Given data

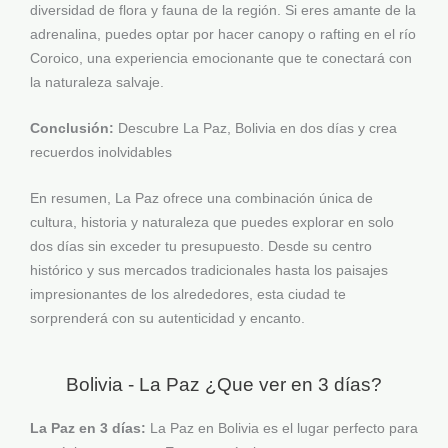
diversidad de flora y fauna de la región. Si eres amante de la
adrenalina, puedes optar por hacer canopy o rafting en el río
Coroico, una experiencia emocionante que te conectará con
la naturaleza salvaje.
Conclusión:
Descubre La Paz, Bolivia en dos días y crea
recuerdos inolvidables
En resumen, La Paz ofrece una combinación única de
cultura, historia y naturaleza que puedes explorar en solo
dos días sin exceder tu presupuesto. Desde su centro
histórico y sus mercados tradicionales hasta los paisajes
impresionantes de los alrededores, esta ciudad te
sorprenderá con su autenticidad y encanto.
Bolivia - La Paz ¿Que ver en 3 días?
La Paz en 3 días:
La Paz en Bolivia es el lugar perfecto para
...
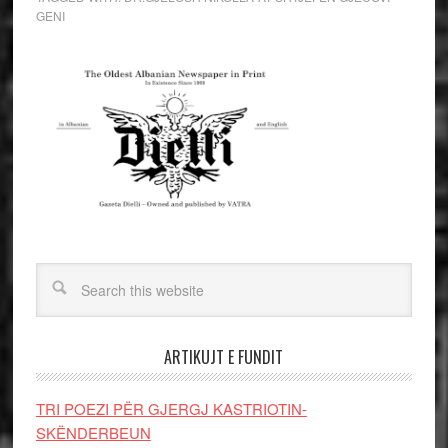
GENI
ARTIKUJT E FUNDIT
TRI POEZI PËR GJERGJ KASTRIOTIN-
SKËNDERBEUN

Task description
For every line of the material that holds the word "naturaleza", make a copy.

Solution for this problem
la naturaleza salvaje.
cultura, historia y naturaleza que puedes explorar en solo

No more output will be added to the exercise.